Exercise objective
Summarize the DIS2002 conference announcement below in two sentences.

Selected excerpt
::::::::
25-28 June 2002
The British Museum,
Gt. Russell Street,
Interactive systems are increasingly embedded in the ways we live and work. Technical boundaries are evolving in many directions, from designing products that individuals use, to designing socio-technical systems that groups and communities use. Yet even experienced organizations are only now beginning to understand the skills, resources, and processes needed to produce results that respond to people’s needs and desires. Improving our understanding of the processes of designing, and assessing the quality of interactive devices and systems have become key success factors in business. How can we move in new design directions? How can we gain insight into users’ needs? Who must participate in the design process? What makes our designs successful?
DIS2002 aims to bring together all dimensions of design in a single conference. Together, we will confront the challenge of designing interactive systems that successfully meet users’ needs and delight the people who use them. As with the previous DIS conferences, the goal of DIS2002 is to better understand the practice of designing interactive systems and how it can be improved. DIS2002 will extend our collective knowledge by sharing experiences of what works and how the highest quality results can be achieved.
The program will be single-track, providing common ground among participants.
All authors of contributions included in the main session (26-28 June) will have the opportunity to briefly present and discuss their work. Sessions will include keynote plenaries, presentations of contributions in a panel format, exhibition sessions, student design contests and a "Design Open House" evening that builds on one of the highlights of DIS2000 in New York.
"Dimensions of Design" is an online discussion forum, hosted on the DIS2002 Web Site, that will act as a key resource covering the themes of the conference in the run up to it and for a period afterwards.
Exhibits, papers and keynotes will be collected in a professionally designed and edited book, recording the new insights, questions, and answers we reach in a way that can assist other practitioners.
- Bill Moggridge, IDEO, USA
A principal and founder of IDEO, the Palo Alto-based design consulting firm.
- Tony Dunne and Fiona Raby, Royal College of Art,
Senior research fellows and founding members of the Computer Related Design Research Studio at the Royal College of Art, London, Fiona Raby and Tony Dunne lead the Critical Design Unit.
::::::::
Available data
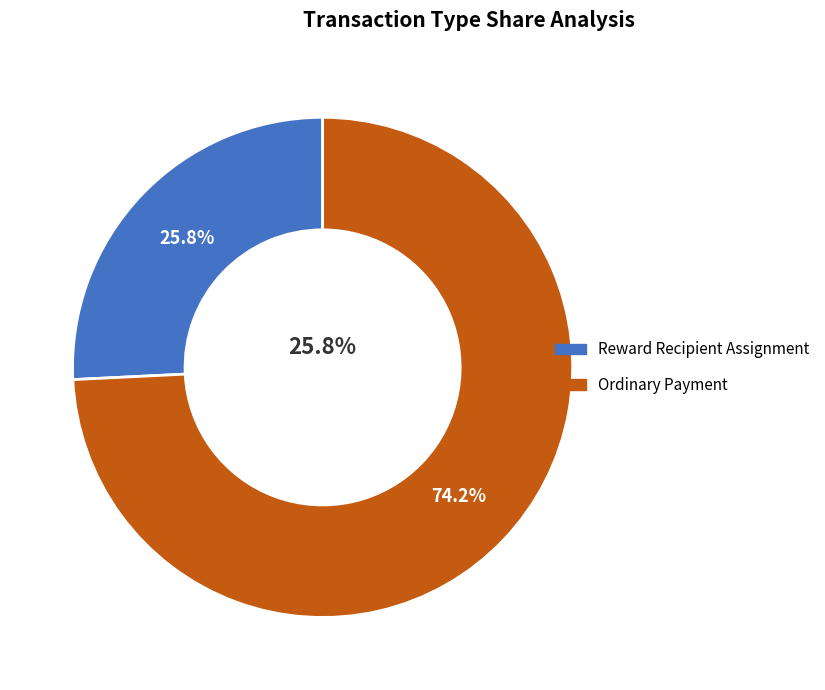

To the nearest percent, what is the combined percentage of Reward Recipient Assignment and Ordinary Payment?

100%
::::::::
Solution
DIS2002 aims to bring together all dimensions of design in a single conference, with the goal of better understanding the practice of designing interactive systems and how it can be improved. Its single-track program will include keynote plenaries, panel-format presentations, exhibition sessions, student design contests and a "Design Open House" evening, and its exhibits, papers and keynotes will be collected in a professionally designed and edited book.